Study material —
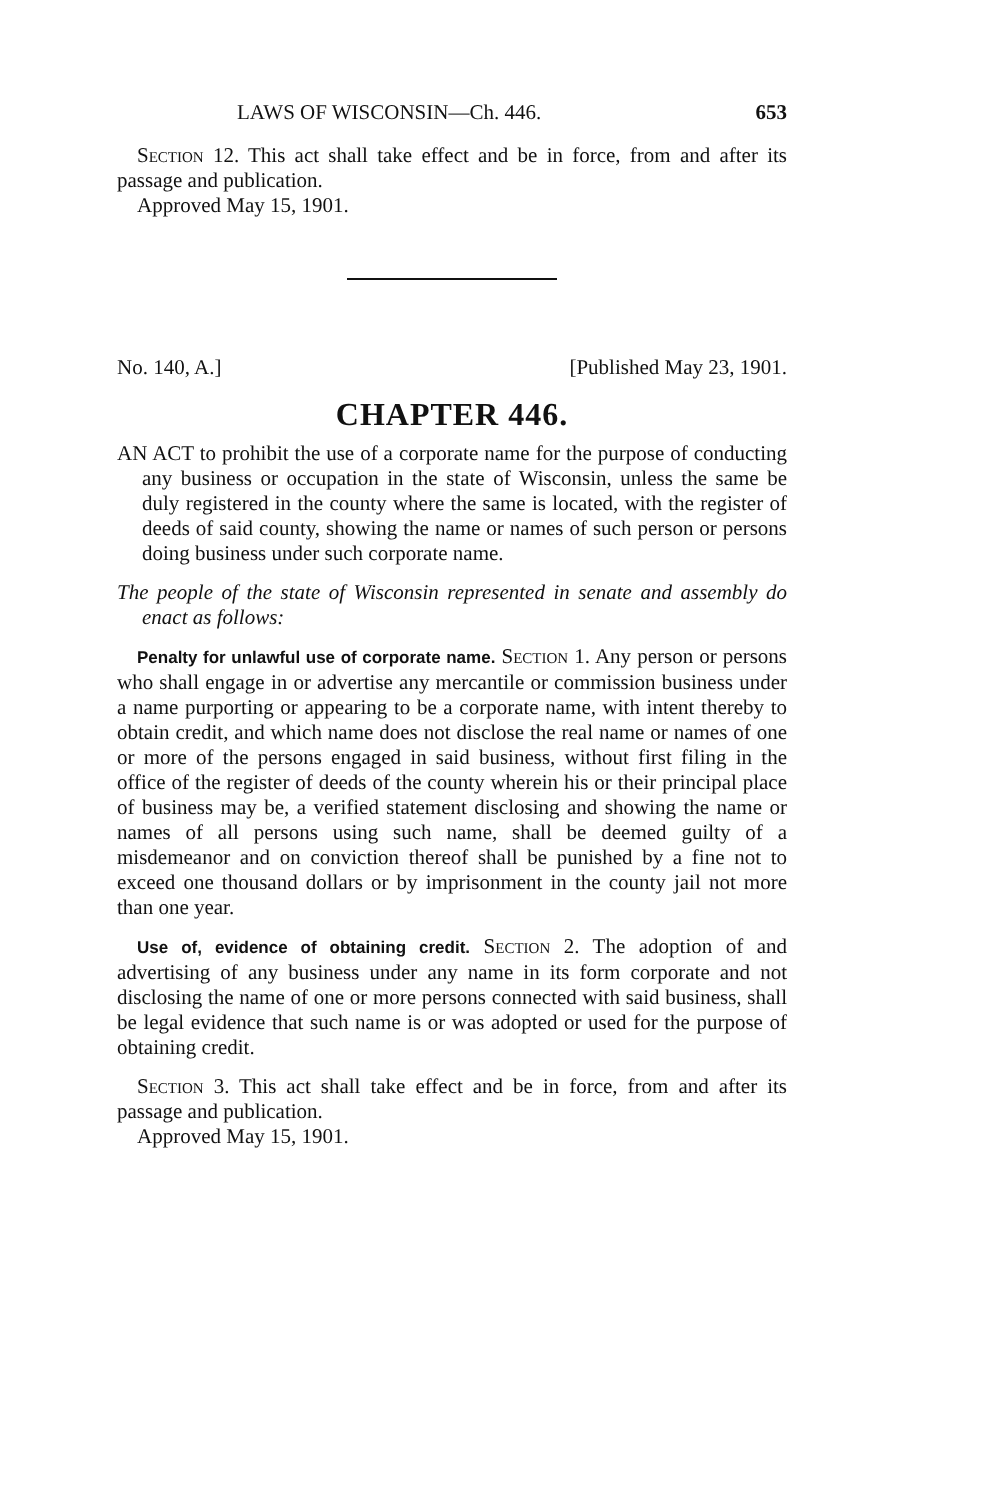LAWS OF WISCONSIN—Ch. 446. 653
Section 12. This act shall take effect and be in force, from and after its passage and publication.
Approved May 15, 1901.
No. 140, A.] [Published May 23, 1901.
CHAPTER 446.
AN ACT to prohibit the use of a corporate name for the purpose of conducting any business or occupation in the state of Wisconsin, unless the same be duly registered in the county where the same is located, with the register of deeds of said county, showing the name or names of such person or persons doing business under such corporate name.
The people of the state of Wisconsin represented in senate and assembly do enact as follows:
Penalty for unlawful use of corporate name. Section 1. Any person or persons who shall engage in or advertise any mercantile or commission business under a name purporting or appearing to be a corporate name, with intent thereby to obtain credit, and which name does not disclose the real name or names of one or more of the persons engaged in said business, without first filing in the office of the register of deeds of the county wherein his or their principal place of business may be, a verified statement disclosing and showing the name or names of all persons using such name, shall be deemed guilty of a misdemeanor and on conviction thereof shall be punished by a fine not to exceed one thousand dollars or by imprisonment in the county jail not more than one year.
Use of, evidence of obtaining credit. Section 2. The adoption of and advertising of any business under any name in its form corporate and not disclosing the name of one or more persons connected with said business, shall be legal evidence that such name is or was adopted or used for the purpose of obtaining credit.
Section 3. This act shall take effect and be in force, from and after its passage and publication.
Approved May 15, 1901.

Work request — Would you reproduce each line of the material exactly, omitting the images?

Task response —
LAWS OF WISCONSIN—Ch. 446. 653
Section 12. This act shall take effect and be in force, from and after its passage and publication.
Approved May 15, 1901.
No. 140, A.] [Published May 23, 1901.
CHAPTER 446.
AN ACT to prohibit the use of a corporate name for the purpose of conducting any business or occupation in the state of Wisconsin, unless the same be duly registered in the county where the same is located, with the register of deeds of said county, showing the name or names of such person or persons doing business under such corporate name.
The people of the state of Wisconsin represented in senate and assembly do enact as follows:
Penalty for unlawful use of corporate name. Section 1. Any person or persons who shall engage in or advertise any mercantile or commission business under a name purporting or appearing to be a corporate name, with intent thereby to obtain credit, and which name does not disclose the real name or names of one or more of the persons engaged in said business, without first filing in the office of the register of deeds of the county wherein his or their principal place of business may be, a verified statement disclosing and showing the name or names of all persons using such name, shall be deemed guilty of a misdemeanor and on conviction thereof shall be punished by a fine not to exceed one thousand dollars or by imprisonment in the county jail not more than one year.
Use of, evidence of obtaining credit. Section 2. The adoption of and advertising of any business under any name in its form corporate and not disclosing the name of one or more persons connected with said business, shall be legal evidence that such name is or was adopted or used for the purpose of obtaining credit.
Section 3. This act shall take effect and be in force, from and after its passage and publication.
Approved May 15, 1901.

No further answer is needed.